But then maybe execveat( AT_CHECK) can return after  calling alloc_bprm ?
See below call graph:

do_execveat_common (AT_CHECK)
-> alloc_bprm
->->do_open_execat
->->-> do_filp_open (__FMODE_EXEC)
->->->->->->> security_file_open
-> bprm_execve
->-> prepare_exec_creds
->->-> prepare_creds
->->->-> security_prepare_creds
->-> security_bprm_creds_for_exec

What is the consideration to mark the end at
security_bprm_creds_for_exec ? i.e. including brpm_execve,
prepare_creds, security_prepare_creds, security_bprm_creds_for_exec.

Since dynamic linker doesn't load ld.so (it is by kernel),  ld.so
won't go through those  security_prepare_creds and
security_bprm_creds_for_exec checks like other .so do.

> >
> > Another thing to consider is:  we are asking userspace to make
> > additional syscall before  loading the file into memory/get executed,
> > there is a possibility for future expansion of the mechanism, without
> > asking user space to add another syscall again.
>
> AT_CHECK is defined with a specific semantic.  Other mechanisms (e.g.
> LSM policies) could enforce other restrictions following the same
> semantic.  We need to keep in mind backward compatibility.
>
> >
> > I m still not convinced yet that execveat(AT_CHECK) fits more than
> > faccessat(AT_CHECK)
>
> faccessat2(2) is dedicated to file permission/attribute check.
> execveat(2) is dedicated to execution, which is a superset of file
> permission for executability, plus other checks (e.g. noexec).
>
That sounds reasonable, but if execveat(AT_CHECK) changes behavior of
execveat(),  someone might argue that faccessat2(EXEC_CHECK) can be
made for the executability.

I think the decision might depend on what this PATCH intended to
check, i.e. where we draw the line.

do_open_execat() seems to cover lots of checks for executability, if
we are ok with the thing that do_open_execat() checks, then
faccessat(AT_CHECK) calling do_open_execat() is an option, it  won't
have those "unrelated" calls  in execve path, e.g.  bprm_stack_limits,
copy argc/env .

However, you mentioned superset of file permission for executability,
can you elaborate on that ? Is there something not included in
do_open_execat() but still necessary for execveat(AT_CHECK)? maybe
security_bprm_creds_for_exec? (this goes back to my  question above)

Thanks
Best regards,
-Jeff











> >
> >
> > > >
> > > > As my previous email, the ChromeOS LSM restricts executable mfd
> > > > through security_bprm_creds(), the end result is that ld.so can still
> > > > be executable memfd, but not other .so.

■ ■ ■

# WRITTEN PROBLEM 1:
In the execveat(AT_CHECK) discussion, what is faccessat2(2) said to be dedicated to?
# WRITTEN PROBLEM 2:
Reproduce part of the execveat(AT_CHECK) discussion, beginning at the words "What is the" and stopping after "another syscall again.".
# WRITTEN PROBLEM 3:
Write the next part of the execveat(AT_CHECK) discussion, picking up after its final sentence.
The lines that follow have nothing to do with the execveat(AT_CHECK) discussion.

# DATA SEGMENT:
■ ■ ■

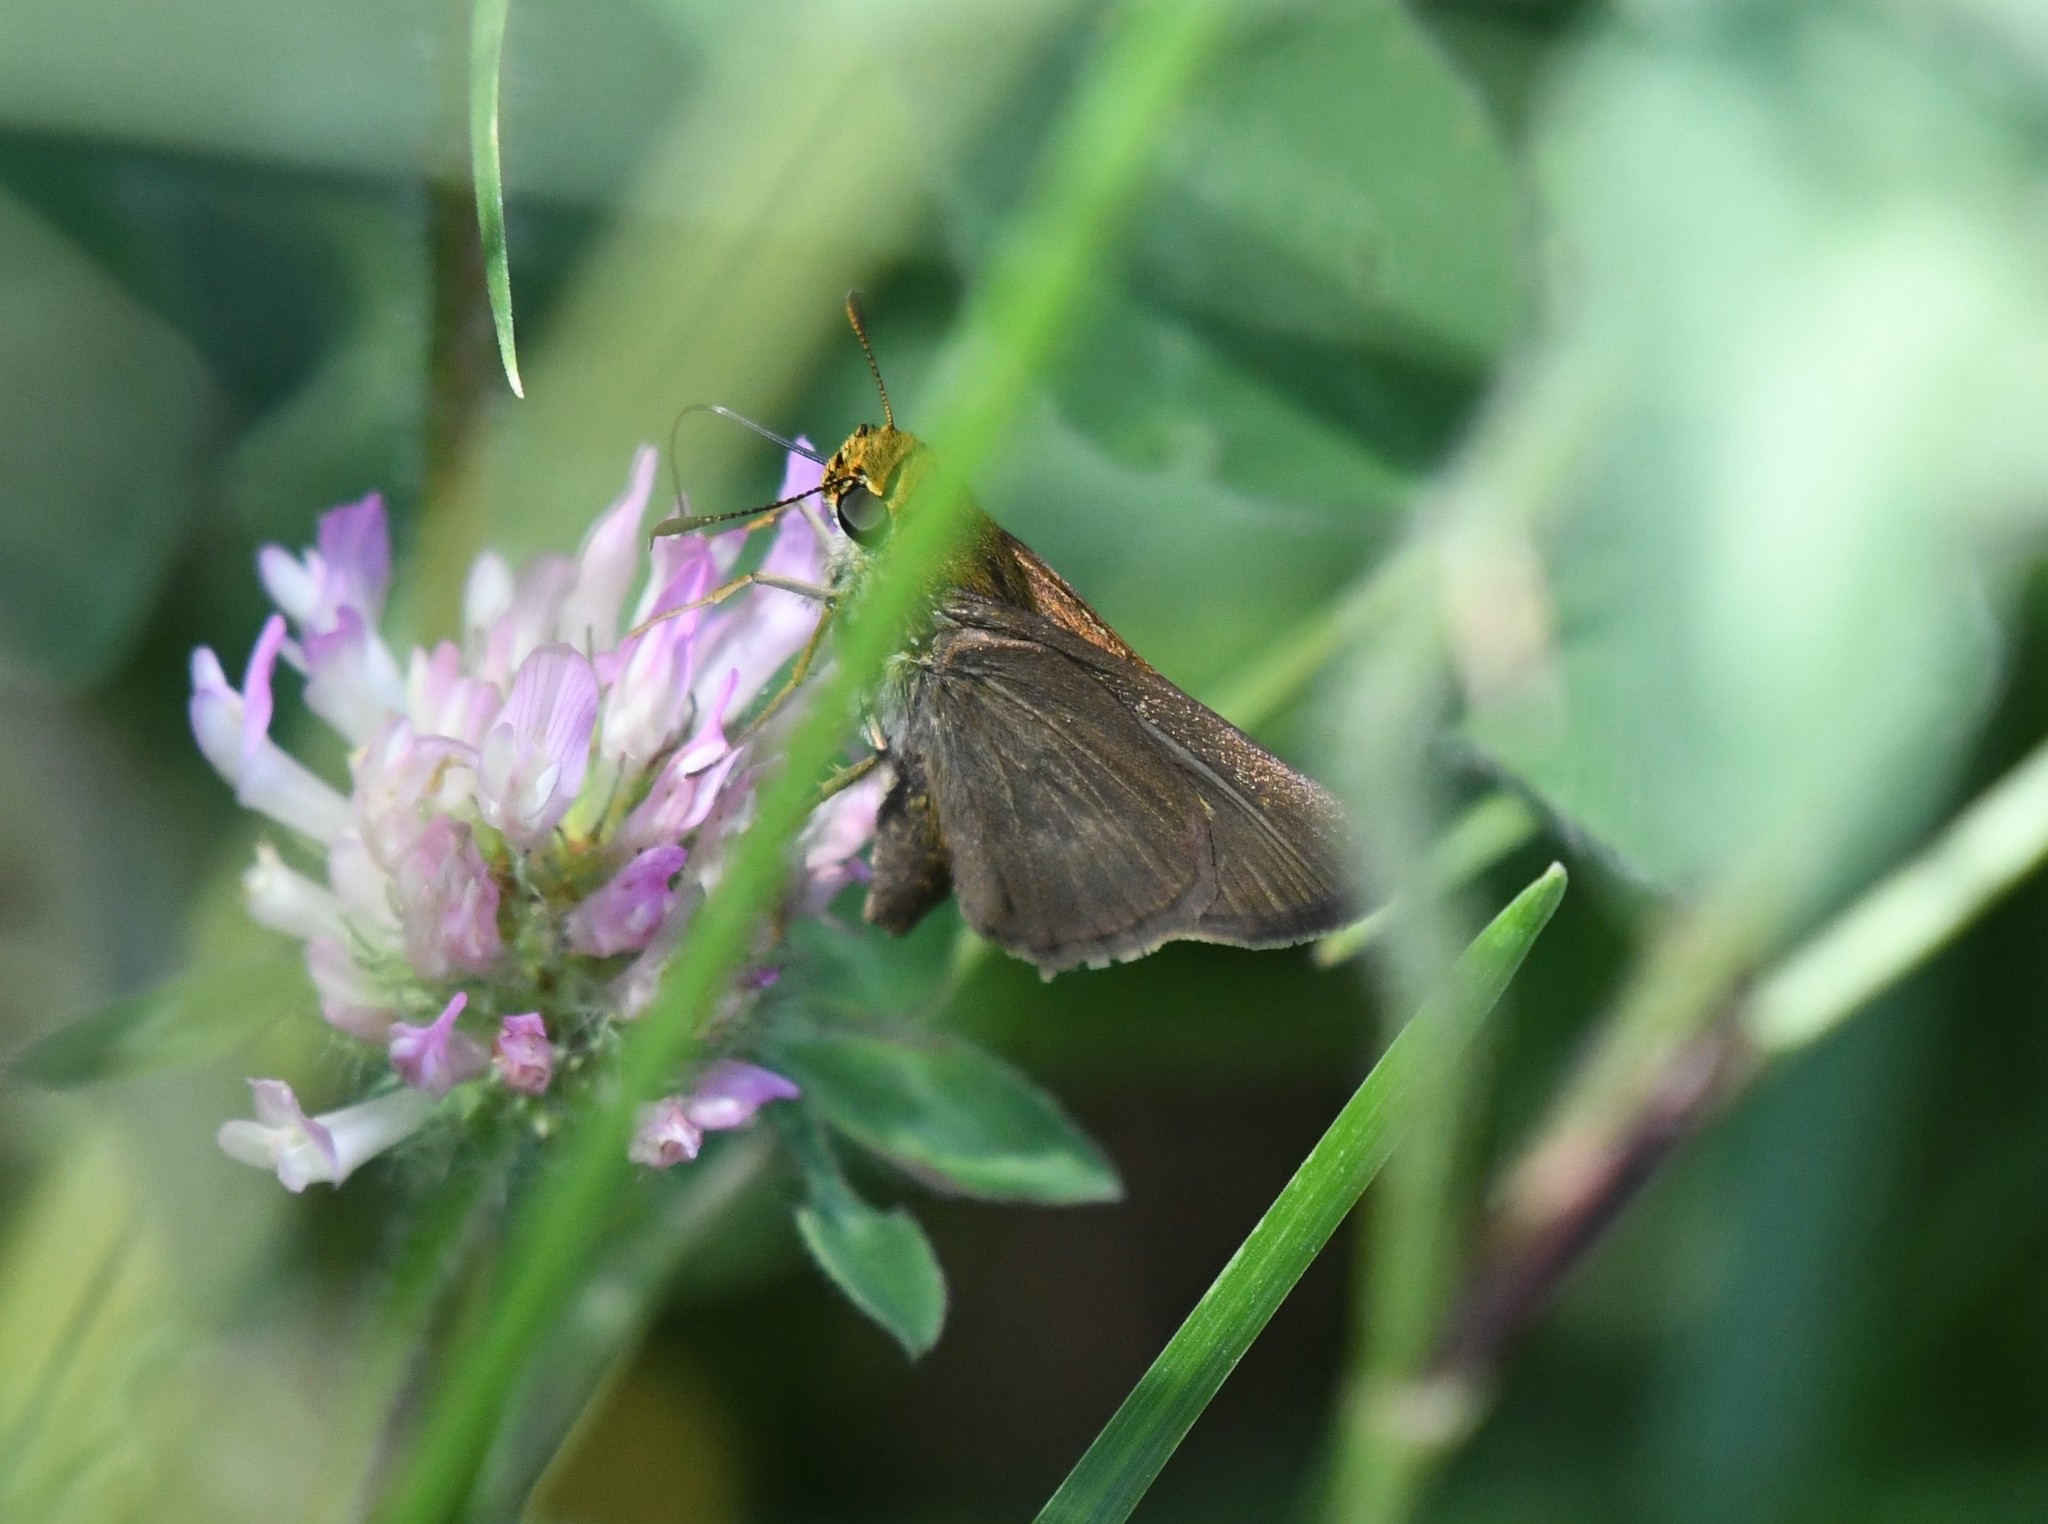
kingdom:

■ ■ ■

# EXERCISE RESULT 1:
File permission/attribute check.

# EXERCISE RESULT 2:
What is the consideration to mark the end at
security_bprm_creds_for_exec ? i.e. including brpm_execve,
prepare_creds, security_prepare_creds, security_bprm_creds_for_exec.

Since dynamic linker doesn't load ld.so (it is by kernel),  ld.so
won't go through those  security_prepare_creds and
security_bprm_creds_for_exec checks like other .so do.

> >
> > Another thing to consider is:  we are asking userspace to make
> > additional syscall before  loading the file into memory/get executed,
> > there is a possibility for future expansion of the mechanism, without
> > asking user space to add another syscall again.

# EXERCISE RESULT 3:
> > >
> > > The chromeOS LSM can check that with the security_file_open() hook and
> > > the __FMODE_EXEC flag, see Landlock's implementation.  I think this
> > > should be the only hook implementation that chromeOS LSM needs to add.
> > >
> > > >
> > > > One way to address this is to refactor the necessary code from
> > > > execveat() code patch, and make it available to call from both kernel
> > > > and execveat() code paths., but if we do that, we might as well use
> > > > faccessat2(AT_CHECK)
> > >
> > > That's why I think it makes sense to rely on the existing __FMODE_EXEC
> > > information.
> > >
> > > >
> > > >
> > > > > >   - transfer the control to ld.so)
> > > > > >   - ld.so open (libc.so)
> > > > > >   - ld.so call execveat(AT_CHECK,libc.so) <-- proposed by this patch,
> > > > > > require dynamic linker change.
> > > > > >   - ld.so mmap(libc.so,rx)
> > > > >
> > > > > Explaining these steps is useful. I'll include that in the next patch
> > > > > series.
> >

Re: [RFC PATCH v19 1/5] exec: Add a new AT_CHECK flag to execveat(2)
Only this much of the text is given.